▶ What you have to do
What follows is a set of records; restate each one word for word and drop the pictures.

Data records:
• • • • • • •
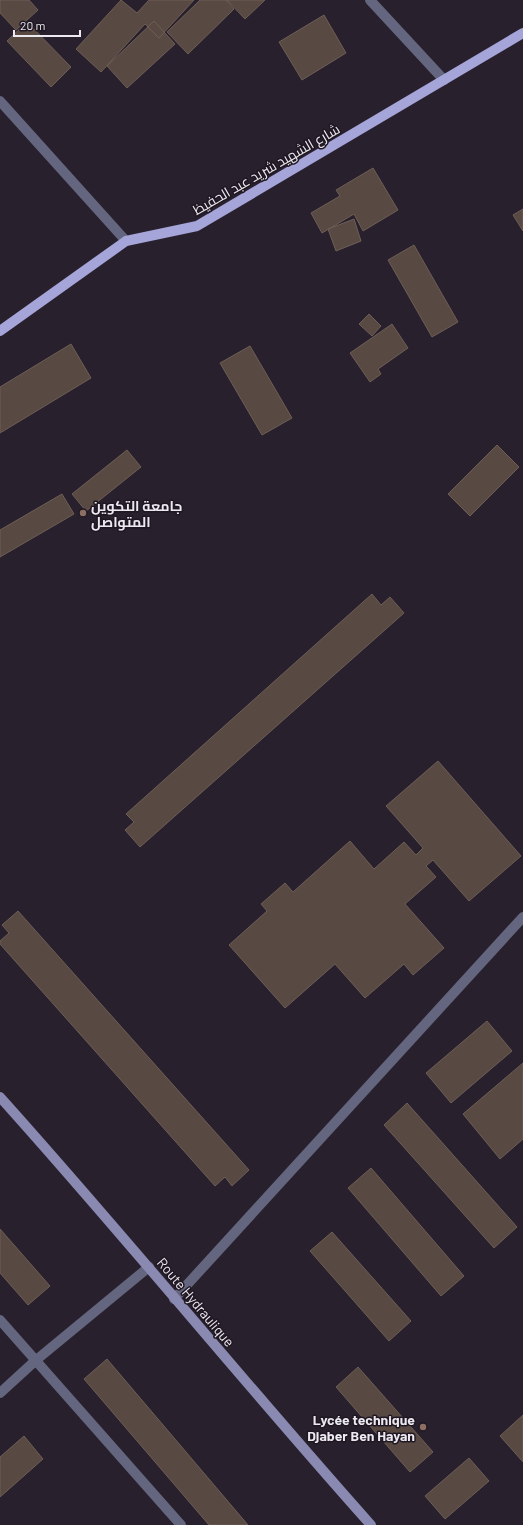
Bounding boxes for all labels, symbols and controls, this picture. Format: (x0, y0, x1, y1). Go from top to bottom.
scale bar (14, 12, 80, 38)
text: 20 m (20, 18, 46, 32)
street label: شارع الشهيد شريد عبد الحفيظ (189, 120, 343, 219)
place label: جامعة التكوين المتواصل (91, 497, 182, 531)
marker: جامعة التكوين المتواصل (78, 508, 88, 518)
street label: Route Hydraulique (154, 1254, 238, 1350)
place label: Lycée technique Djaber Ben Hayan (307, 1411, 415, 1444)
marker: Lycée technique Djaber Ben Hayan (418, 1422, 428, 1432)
• • • • • • •
▶ Result of this exercise
Bounding boxes for all labels, symbols and controls, this picture. Format: (x0, y0, x1, y1). Go from top to bottom.
scale bar (14, 12, 80, 38)
text: 20 m (20, 18, 46, 32)
street label: شارع الشهيد شريد عبد الحفيظ (189, 120, 343, 219)
place label: جامعة التكوين المتواصل (91, 497, 182, 531)
marker: جامعة التكوين المتواصل (78, 508, 88, 518)
street label: Route Hydraulique (154, 1254, 238, 1350)
place label: Lycée technique Djaber Ben Hayan (307, 1411, 415, 1444)
marker: Lycée technique Djaber Ben Hayan (418, 1422, 428, 1432)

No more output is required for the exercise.